Im Kampf gegen die Sparpläne bei den SB-Warenhäusern Real hat die Gewerkschaft Verdi in Nordrhein-Westfalen erneut zu Warnstreiks aufgerufen. An diesem Freitag und Samstag sollen Beschäftigte in rund 30 Märkten in dem Bundesland die Arbeit niederlegen.

In Düsseldorf (10.00 Uhr) und Dortmund (11.00 Uhr) sind am Freitag, dem 11. Dezember, Demonstrationen geplant. Auch in Hessen werde es an diesem Tag Arbeitsniederlegungen geben, teilte die Gewerkschaft mit. In den kommenden Tagen werde man dann auch wieder bundesweit Aktionen starten.

Geringere Bezahlung für Angestellte, Anhebung der Dividende

Bei den vergangenen - allerdings bundesweiten - Warnstreiks im September waren 4000 Menschen dem Aufruf zu einer Demonstration vor dem Real-Mutterkonzern Metro in Düsseldorf gefolgt. Real beschäftigt rund 38.000 Menschen.

Real ist aus dem Tarifvertrag für den Einzelhandel ausgestiegen und will einen Haustarif mit geringerer Bezahlung verhandeln.

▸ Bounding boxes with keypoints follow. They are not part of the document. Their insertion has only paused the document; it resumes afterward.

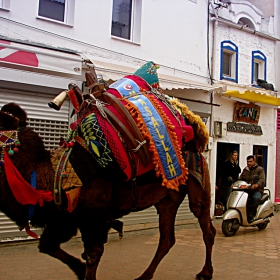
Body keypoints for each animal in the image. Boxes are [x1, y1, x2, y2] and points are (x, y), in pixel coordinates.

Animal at [0, 61, 215, 280]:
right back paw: (143, 276)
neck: (52, 173)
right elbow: (47, 245)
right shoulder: (65, 217)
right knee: (167, 238)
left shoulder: (92, 214)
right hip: (167, 198)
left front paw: (83, 270)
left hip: (198, 181)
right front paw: (78, 269)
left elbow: (92, 254)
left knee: (206, 227)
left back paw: (205, 272)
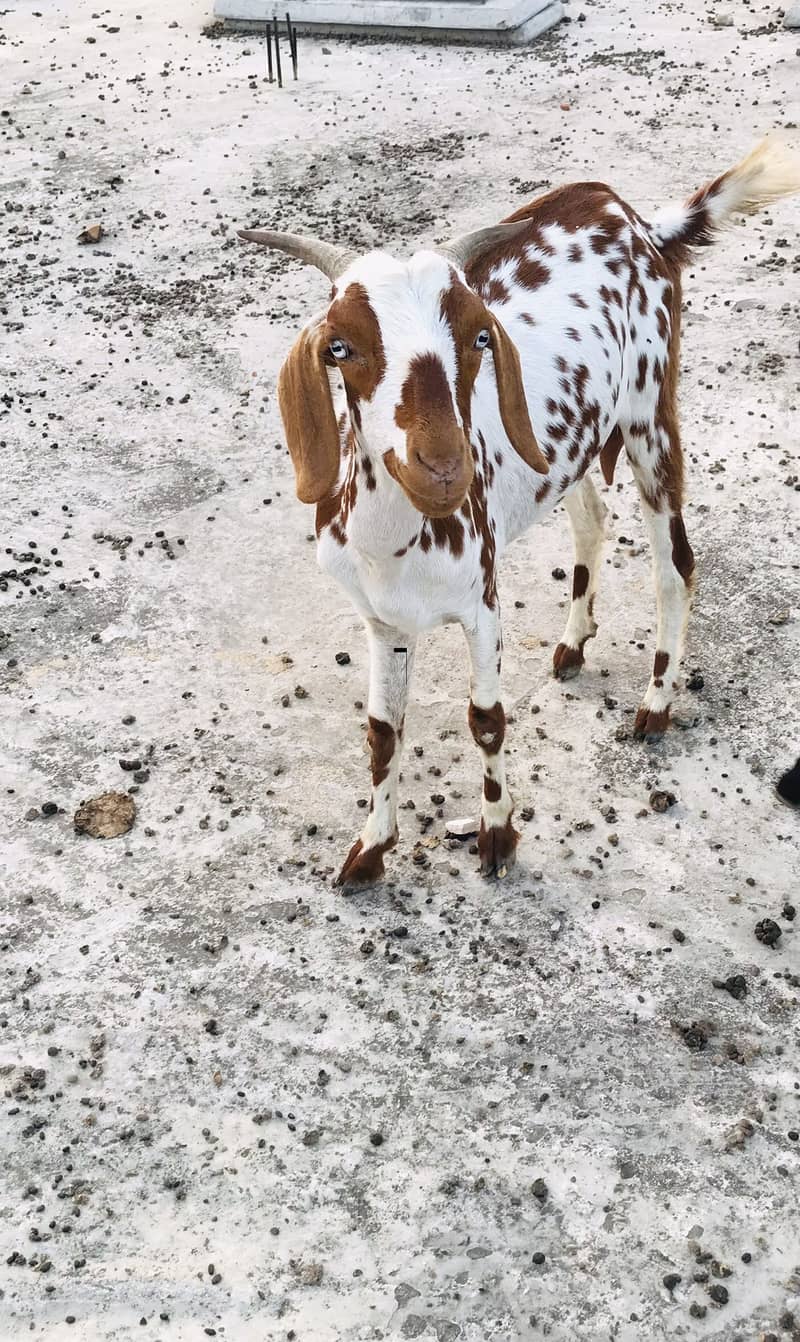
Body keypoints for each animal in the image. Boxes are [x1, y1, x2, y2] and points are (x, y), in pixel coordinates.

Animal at [239, 139, 800, 887]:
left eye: (479, 336)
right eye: (340, 347)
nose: (444, 468)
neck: (393, 543)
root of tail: (641, 224)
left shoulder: (482, 605)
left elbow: (486, 718)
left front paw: (498, 838)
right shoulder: (381, 620)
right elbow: (383, 732)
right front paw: (371, 848)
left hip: (650, 416)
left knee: (675, 564)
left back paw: (656, 704)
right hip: (574, 446)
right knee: (592, 517)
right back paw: (574, 640)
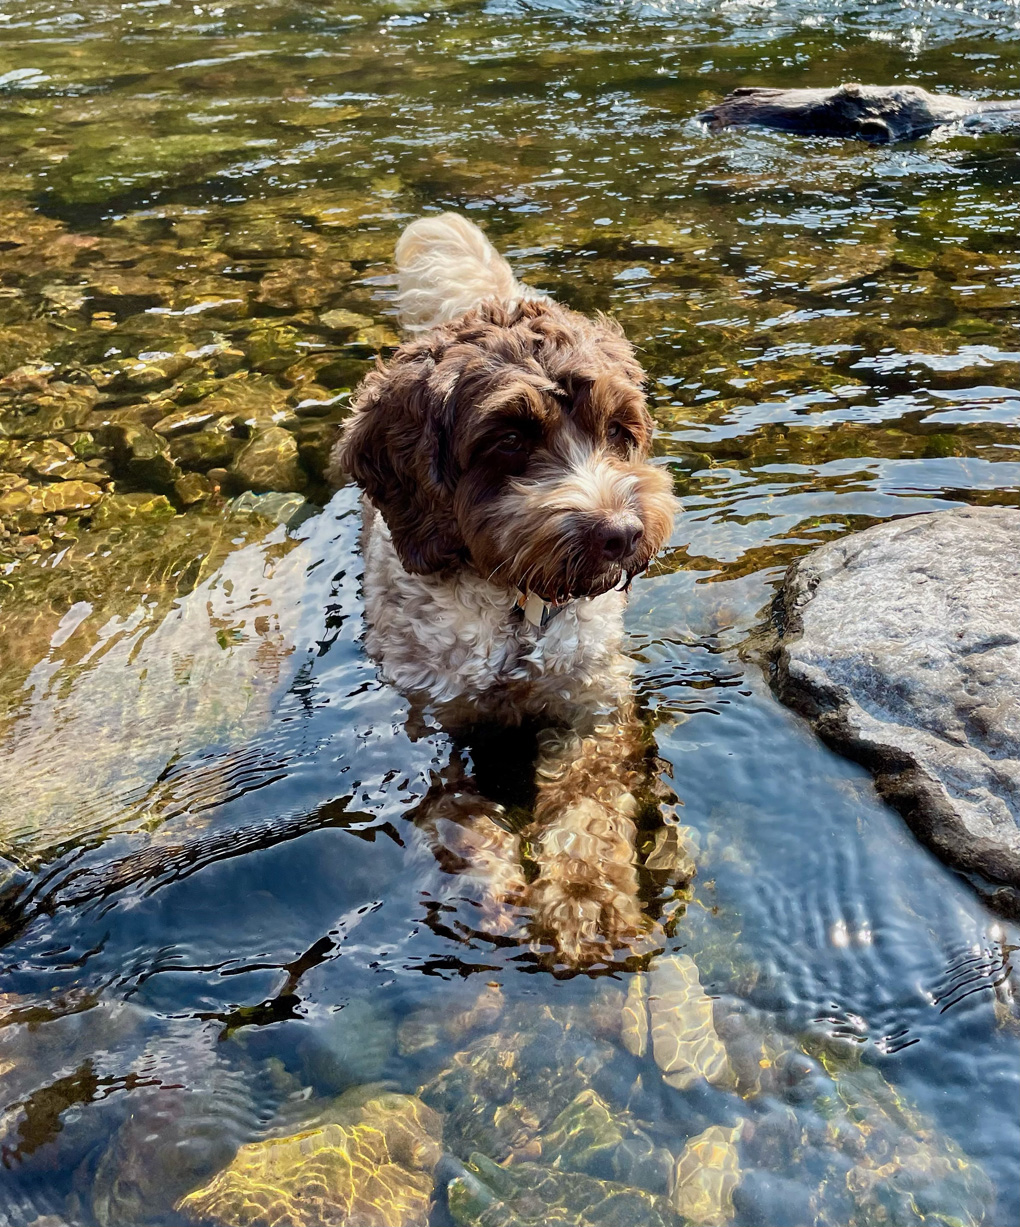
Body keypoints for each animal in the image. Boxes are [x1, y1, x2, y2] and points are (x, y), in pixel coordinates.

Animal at [328, 218, 677, 966]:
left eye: (619, 430)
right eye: (511, 438)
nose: (621, 533)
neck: (517, 612)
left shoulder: (590, 705)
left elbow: (588, 805)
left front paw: (587, 901)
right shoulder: (432, 717)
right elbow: (459, 811)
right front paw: (488, 890)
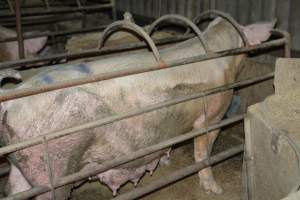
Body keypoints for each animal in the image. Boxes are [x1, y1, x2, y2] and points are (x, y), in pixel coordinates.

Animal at [0, 16, 274, 198]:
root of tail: (12, 99)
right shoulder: (214, 113)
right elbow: (203, 152)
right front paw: (215, 189)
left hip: (23, 164)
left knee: (13, 187)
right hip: (55, 165)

Die Gewerkschaft lehnt das ab. Während die Beschäftigten auf Geld verzichten sollten, habe der Vorstand die Dividende für die Metro-Aktionäre um 11 Prozent angehoben, kritisierte die Bereichsleiterin Handel bei Verdi NRW, Silke Zimmer. 

Der Konzern begründete die Anhebung der Dividende mit den ersten deutlich sichtbaren Zeichen des eingeleiteten Umbaus unter anderem bei der Elektronikkette MediaMarkt/Saturn und Real, sowie der stark gesunkenen Nettoverschuldung. Diese verringerte sich auch durch den Verkauf von Kaufhof an Hudson's Bay.